## PROBLEM TO WORK ON
Output, exactly as written, the lines below from the one that has "right front paw: (235, 312)" through the one that has "right elbow: (521, 790)"; nothing else, and no pictures.

## AVAILABLE DATA
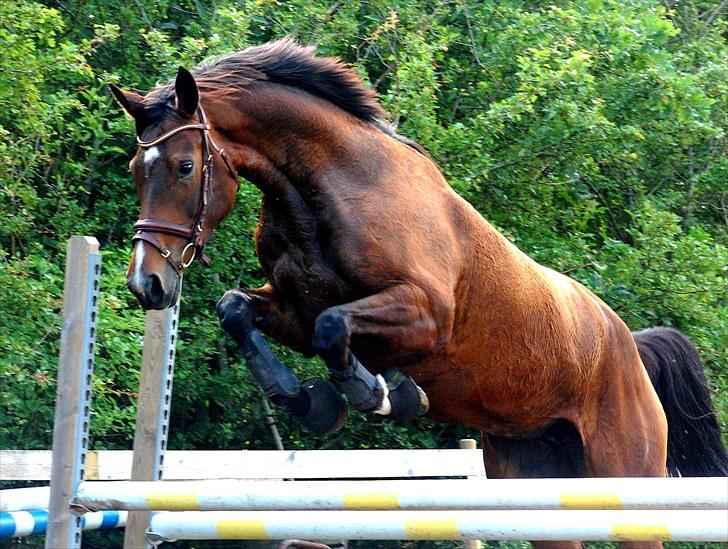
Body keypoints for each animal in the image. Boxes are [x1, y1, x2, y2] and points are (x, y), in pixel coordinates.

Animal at [109, 39, 728, 548]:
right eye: (137, 170)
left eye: (185, 167)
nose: (147, 284)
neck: (326, 190)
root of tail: (629, 348)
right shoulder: (292, 308)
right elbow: (238, 310)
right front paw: (308, 399)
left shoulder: (426, 316)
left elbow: (334, 327)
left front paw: (378, 392)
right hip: (533, 476)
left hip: (627, 477)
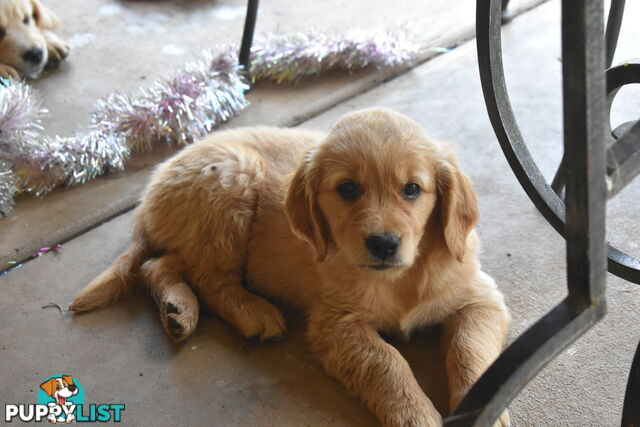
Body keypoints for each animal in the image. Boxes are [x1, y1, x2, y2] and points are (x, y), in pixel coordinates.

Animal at [70, 110, 510, 427]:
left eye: (413, 189)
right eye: (347, 189)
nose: (384, 244)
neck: (401, 278)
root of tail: (150, 190)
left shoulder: (479, 298)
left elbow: (470, 349)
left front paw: (487, 403)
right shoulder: (336, 324)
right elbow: (388, 363)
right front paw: (416, 415)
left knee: (157, 265)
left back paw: (178, 309)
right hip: (234, 178)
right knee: (207, 278)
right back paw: (249, 312)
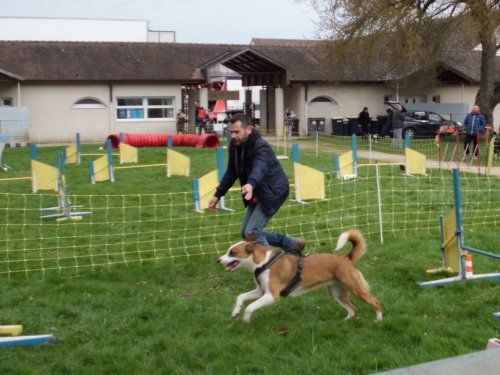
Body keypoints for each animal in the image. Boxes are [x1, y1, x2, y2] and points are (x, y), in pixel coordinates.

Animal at [218, 229, 382, 324]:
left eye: (232, 252)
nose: (218, 260)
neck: (264, 263)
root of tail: (346, 259)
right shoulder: (261, 291)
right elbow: (240, 297)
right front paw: (235, 312)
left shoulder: (272, 295)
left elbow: (250, 306)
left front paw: (246, 319)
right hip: (337, 292)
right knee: (353, 309)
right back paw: (344, 321)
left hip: (355, 288)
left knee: (376, 302)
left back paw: (378, 320)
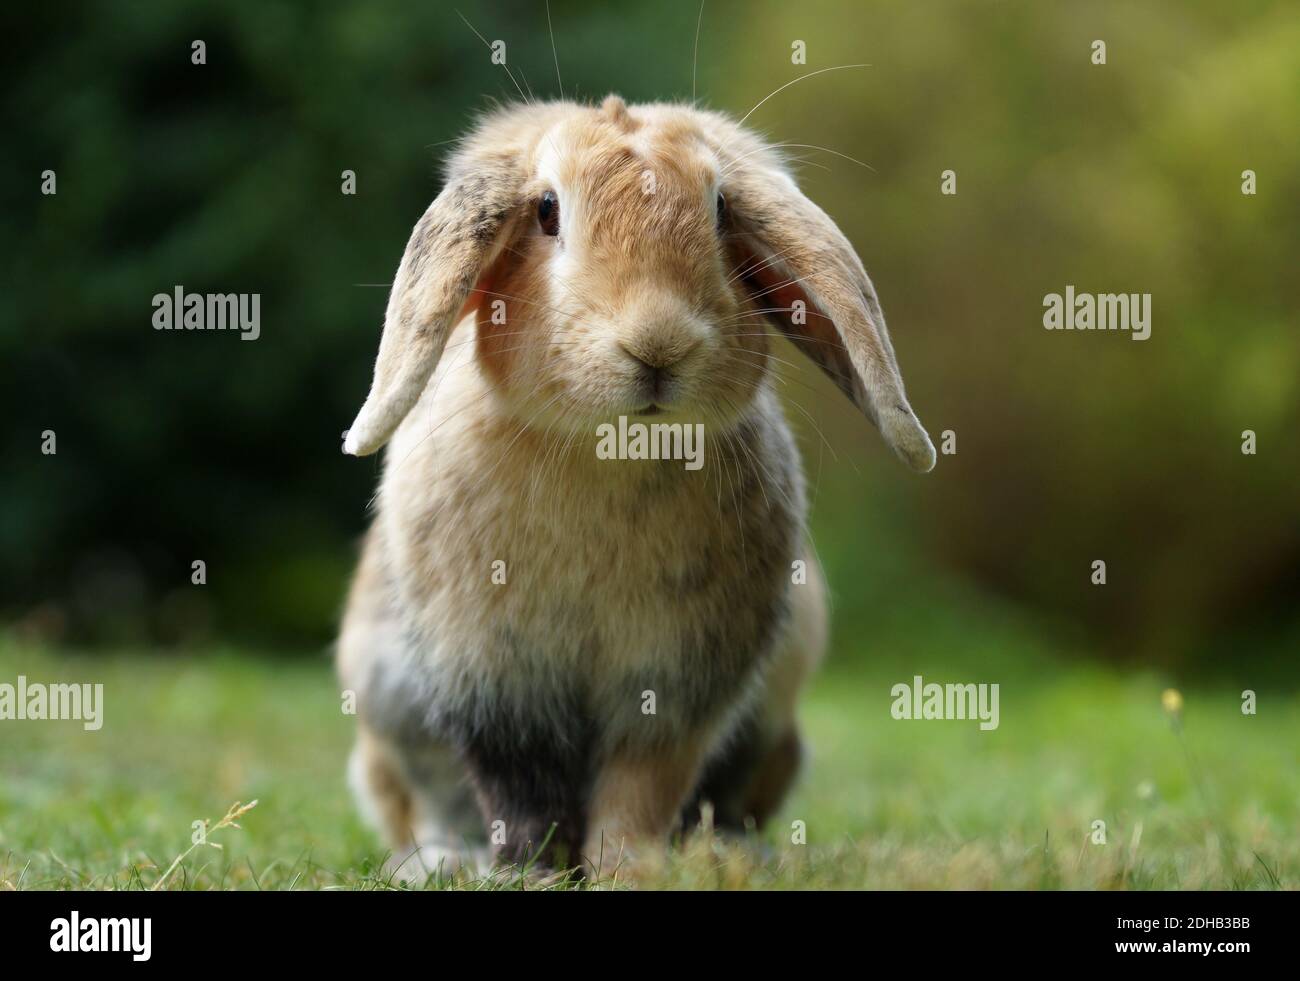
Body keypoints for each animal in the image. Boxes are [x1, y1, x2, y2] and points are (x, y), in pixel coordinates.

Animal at [336, 94, 934, 880]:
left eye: (719, 208)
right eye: (547, 211)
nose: (658, 343)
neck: (608, 451)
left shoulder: (678, 685)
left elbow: (641, 787)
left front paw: (632, 869)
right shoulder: (493, 676)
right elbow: (521, 790)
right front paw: (530, 873)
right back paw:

## SOLUTION FOR THIS EXERCISE
right front paw: (235, 312)
left shoulder: (272, 295)
left elbow: (250, 306)
left front paw: (246, 319)
right hip: (337, 292)
right knee: (353, 309)
right back paw: (344, 321)
left hip: (355, 288)
left knee: (376, 302)
left back paw: (378, 320)
Body keypoints for each animal in the image. Boxes are [x1, y1, x2, y2] and points are (x, y), in pixel coordinates.

Animal at [336, 94, 934, 880]:
left eye: (719, 208)
right eye: (547, 211)
nose: (658, 343)
neck: (608, 451)
left shoulder: (678, 685)
left elbow: (641, 787)
left front paw: (632, 869)
right shoulder: (493, 676)
right elbow: (521, 790)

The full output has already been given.